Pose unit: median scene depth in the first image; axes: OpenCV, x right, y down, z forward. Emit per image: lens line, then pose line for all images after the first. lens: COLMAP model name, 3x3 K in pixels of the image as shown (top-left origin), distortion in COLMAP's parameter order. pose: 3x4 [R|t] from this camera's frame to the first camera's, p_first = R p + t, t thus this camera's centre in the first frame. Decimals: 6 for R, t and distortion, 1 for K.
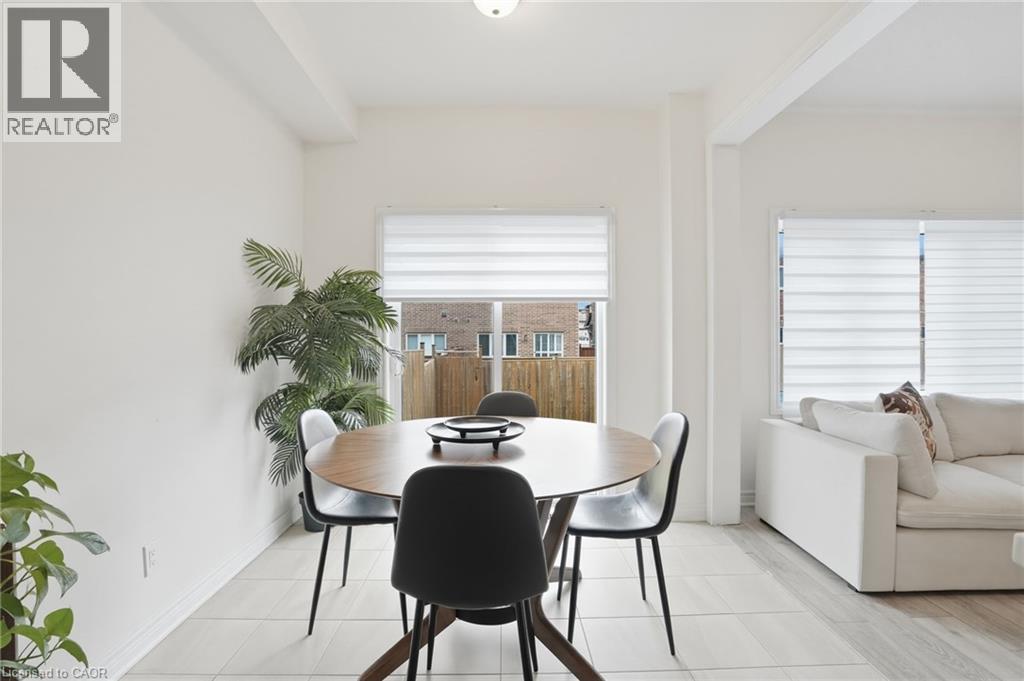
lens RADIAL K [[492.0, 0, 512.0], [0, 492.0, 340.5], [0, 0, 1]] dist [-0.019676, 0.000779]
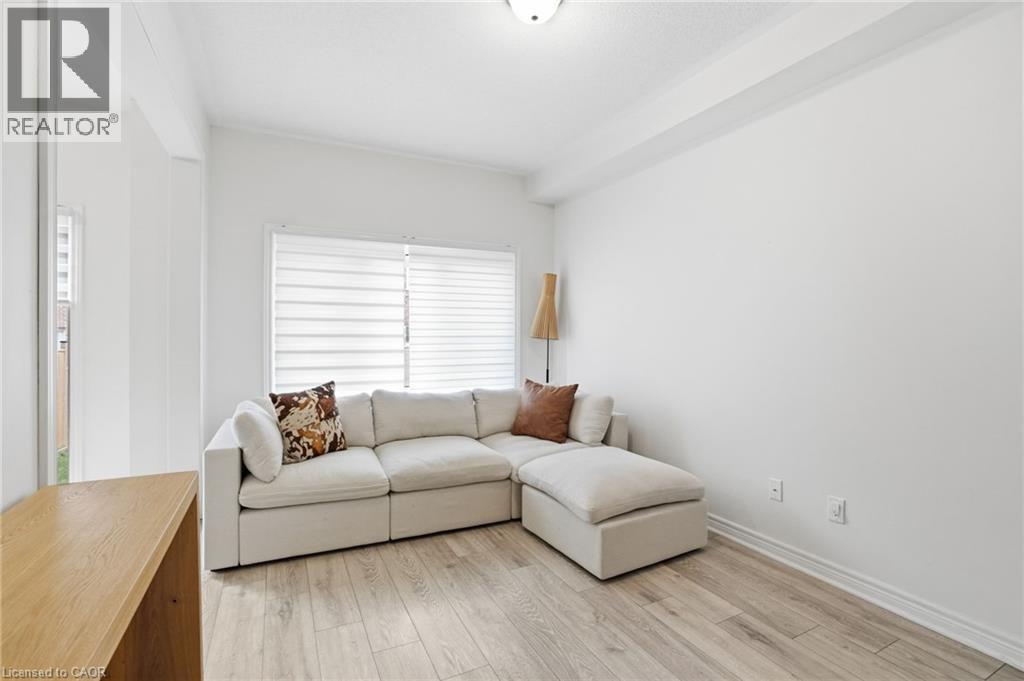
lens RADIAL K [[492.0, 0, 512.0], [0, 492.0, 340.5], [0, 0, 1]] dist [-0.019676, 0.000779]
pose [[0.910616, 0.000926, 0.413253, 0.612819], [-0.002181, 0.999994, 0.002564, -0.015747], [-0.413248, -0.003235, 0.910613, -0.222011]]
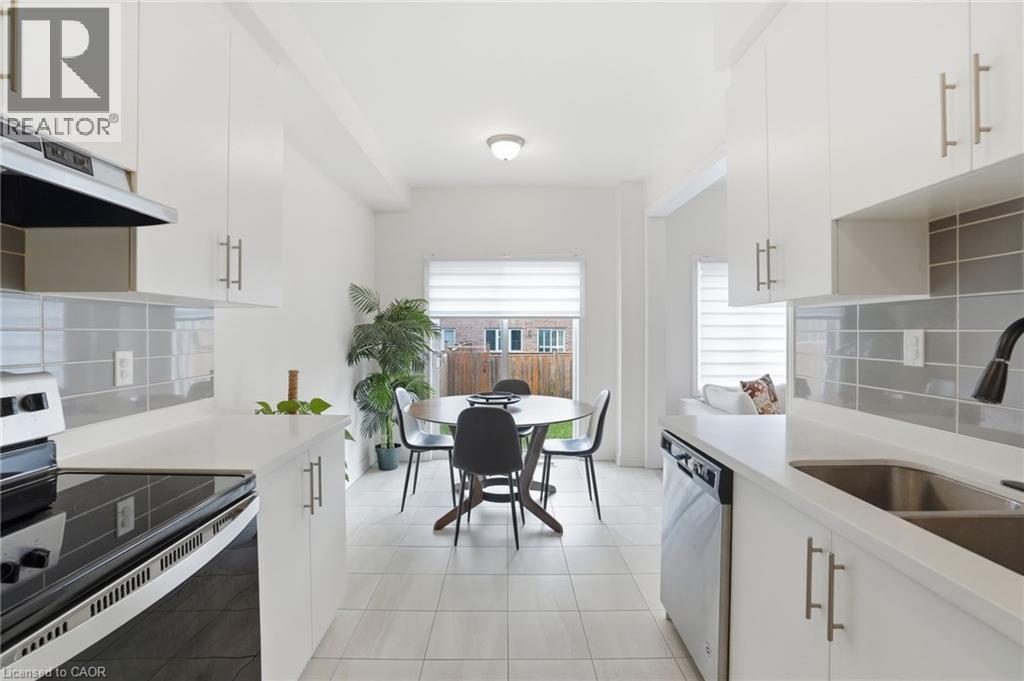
────────────────────────────────────────
[ASSIGNMENT] Reprint the whole listing above exactly, taking out the pictures.

[RESPONSE FOR THIS EXERCISE]
Pose unit: median scene depth in the first image; axes: OpenCV, x right, y down, z forward. Emit per image: lens line, then pose line for all images after the first. lens: COLMAP model name, 3x3 K in pixels of the image as shown (top-left origin), distortion in COLMAP's parameter order. pose: 3x4 [R|t] from this camera's frame to the first camera's, p_first = R p + t, t thus this camera's centre in the first frame. Decimals: 6 for R, t and distortion, 1 for K.
lens RADIAL K [[492.0, 0, 512.0], [0, 492.0, 340.5], [0, 0, 1]] dist [-0.019676, 0.000779]
lens RADIAL K [[492.0, 0, 512.0], [0, 492.0, 340.5], [0, 0, 1]] dist [-0.019676, 0.000779]
pose [[0.910616, 0.000926, 0.413253, 0.612819], [-0.002181, 0.999994, 0.002564, -0.015747], [-0.413248, -0.003235, 0.910613, -0.222011]]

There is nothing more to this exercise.